** Opening GIVEN DATA block **

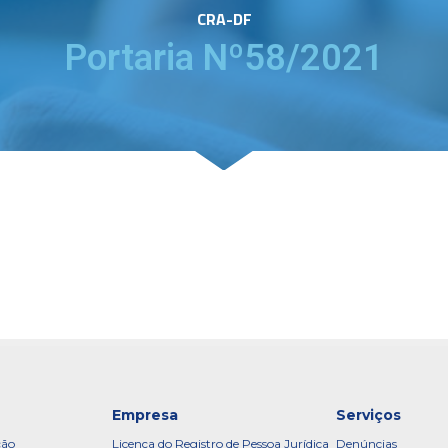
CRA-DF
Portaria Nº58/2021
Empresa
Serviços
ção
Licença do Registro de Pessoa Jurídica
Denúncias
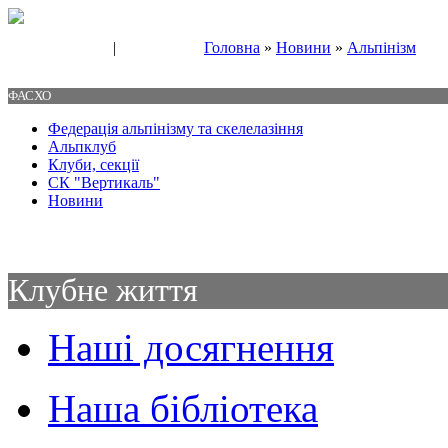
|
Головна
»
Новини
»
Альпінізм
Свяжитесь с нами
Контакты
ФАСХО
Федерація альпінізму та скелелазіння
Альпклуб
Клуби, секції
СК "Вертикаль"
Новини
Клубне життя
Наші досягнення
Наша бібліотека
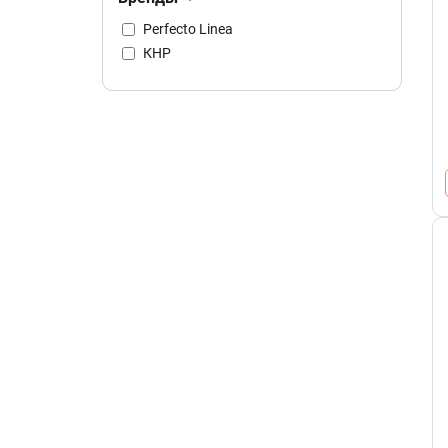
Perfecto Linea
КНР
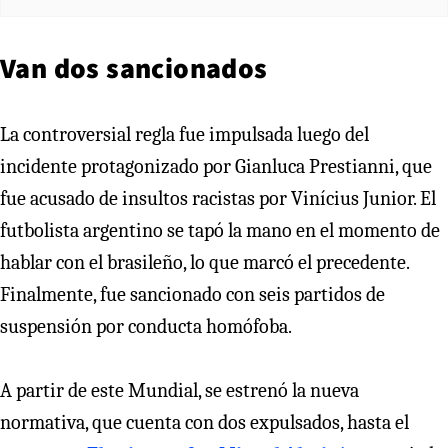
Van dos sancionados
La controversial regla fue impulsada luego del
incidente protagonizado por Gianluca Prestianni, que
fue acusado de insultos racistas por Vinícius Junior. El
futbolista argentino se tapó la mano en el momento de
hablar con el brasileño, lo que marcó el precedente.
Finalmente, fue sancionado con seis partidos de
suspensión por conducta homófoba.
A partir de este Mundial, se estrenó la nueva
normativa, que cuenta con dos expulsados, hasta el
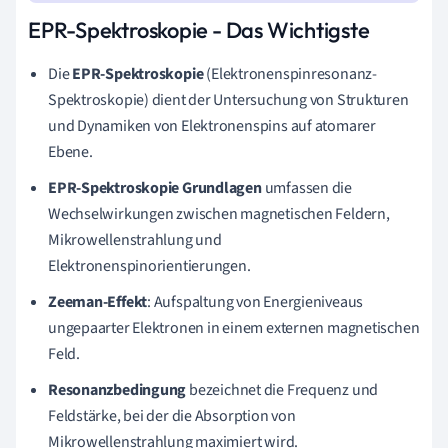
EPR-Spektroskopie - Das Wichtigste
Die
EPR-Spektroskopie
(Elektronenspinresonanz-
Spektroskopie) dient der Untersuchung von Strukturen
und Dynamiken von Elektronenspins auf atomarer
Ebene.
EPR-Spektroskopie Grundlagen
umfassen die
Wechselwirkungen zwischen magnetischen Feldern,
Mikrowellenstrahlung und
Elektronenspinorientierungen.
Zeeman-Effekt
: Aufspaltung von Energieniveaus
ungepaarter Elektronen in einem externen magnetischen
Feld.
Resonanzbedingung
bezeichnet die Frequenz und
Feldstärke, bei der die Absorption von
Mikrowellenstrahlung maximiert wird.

** Closing GIVEN DATA block **
** Opening GIVEN DATA block **

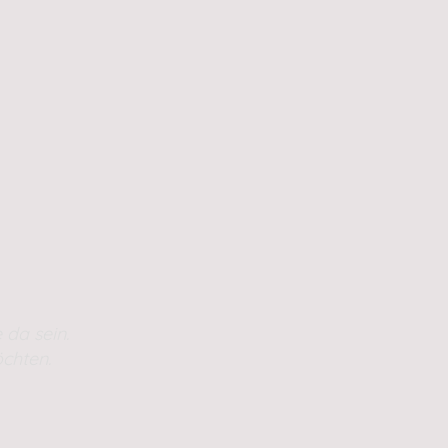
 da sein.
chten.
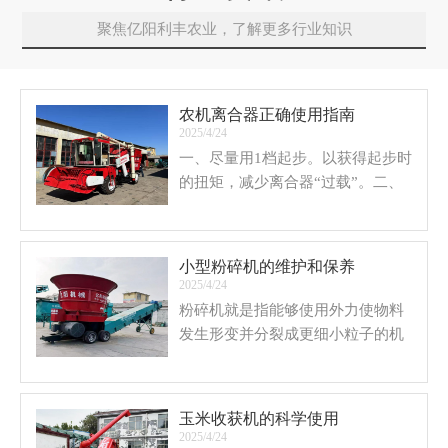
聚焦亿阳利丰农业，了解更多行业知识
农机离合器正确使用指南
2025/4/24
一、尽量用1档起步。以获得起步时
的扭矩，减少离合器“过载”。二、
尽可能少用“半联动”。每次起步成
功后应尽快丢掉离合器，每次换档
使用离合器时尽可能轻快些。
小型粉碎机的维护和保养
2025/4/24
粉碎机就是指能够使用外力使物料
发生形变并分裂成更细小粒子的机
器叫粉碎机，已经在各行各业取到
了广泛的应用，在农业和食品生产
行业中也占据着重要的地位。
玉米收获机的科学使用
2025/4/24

** Closing GIVEN DATA block **

• [WORK TO BE COMPLETED]: Give only the number of lines in the records that contain the string "Mikrowellenstrahlung". Case counts.

• [ANSWER FOR THE TASK]: 2